Foofie wrote:Only from the vantage point of old history can one see it was premeditated, as for example, how feudalism relied on many generalizations of the popular culture to keep the peasants "in their place."
This qualifies as one of the stupidest remarks i've seen here in quite a while. "Feudalism" is not a person, or a body of people, and it is, in fact, a retrospective intellectual construct which only badly and barely describes the constantly re-negotiated contract between men of varying amounts of power as to how to control the lands they claimed.
If anyone even gave a second glance at or an additional thought to the serfs on their estates--which i doubt--they would have pointed out that they were "kept in their place" by men at arms, and had they but known, by chronic malnutrition. The "quality" in the middle ages spent most of their time scheming against one another, but whenever a peasant uprising took place, and they were frequent, they would drop all of their differences to band together to make common cause against the greatest potential threat in their world. Given how many of the gentry were themselves illiterate, i find your fantasy hilarious.

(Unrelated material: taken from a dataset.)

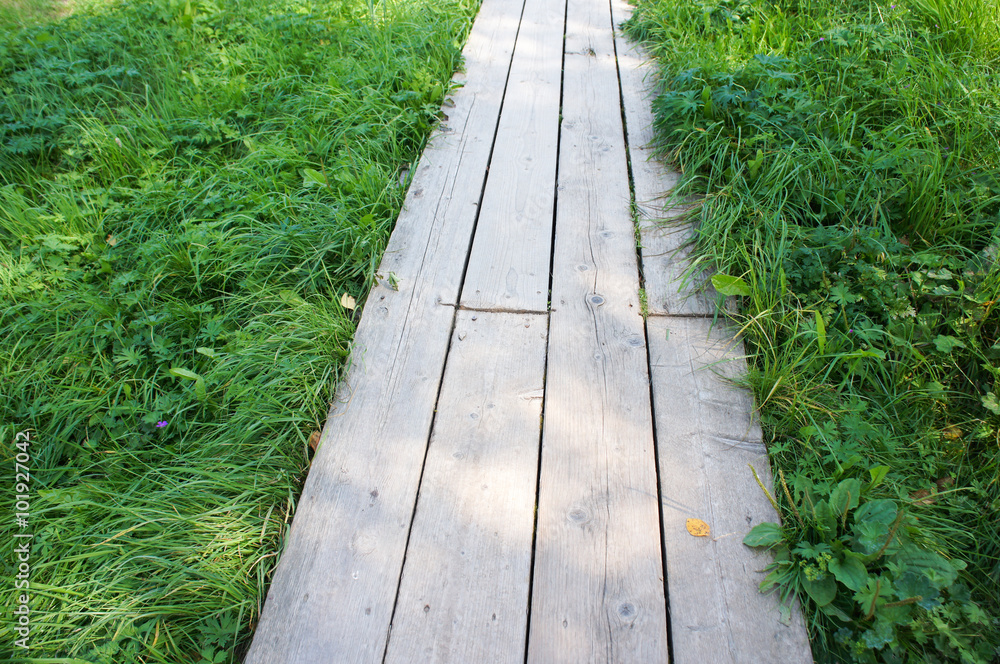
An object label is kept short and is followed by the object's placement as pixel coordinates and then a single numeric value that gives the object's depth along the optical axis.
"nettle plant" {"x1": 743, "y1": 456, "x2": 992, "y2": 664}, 1.18
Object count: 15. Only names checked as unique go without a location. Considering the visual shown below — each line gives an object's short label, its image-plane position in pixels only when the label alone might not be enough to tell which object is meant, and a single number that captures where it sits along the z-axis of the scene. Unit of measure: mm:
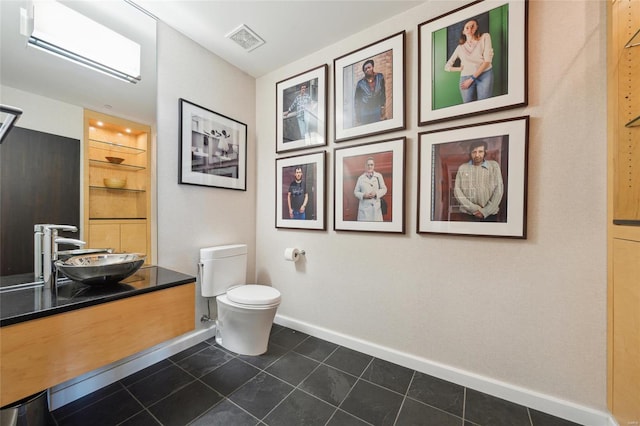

Even then, men at arms and social organization did not equate with complete control. After the "black death" of the 14th century, when as much as a third of the population of Europe died, and the proportion being higher among the peasantry, peasant labor became valuable enough that all the old systems broke down. Peasants who were dissatisfied could run off, and seek employment elsewhere. "Masterless" men were automatically targets for authoritarian suspicion in good times, but in bad times, such as the labor crisis after the black death, everyone looked the other way if an able-bodied peasant with wife and kiddies in tow showed up looking for a job.
Basically, you don't know what the hell you're talking about, do you?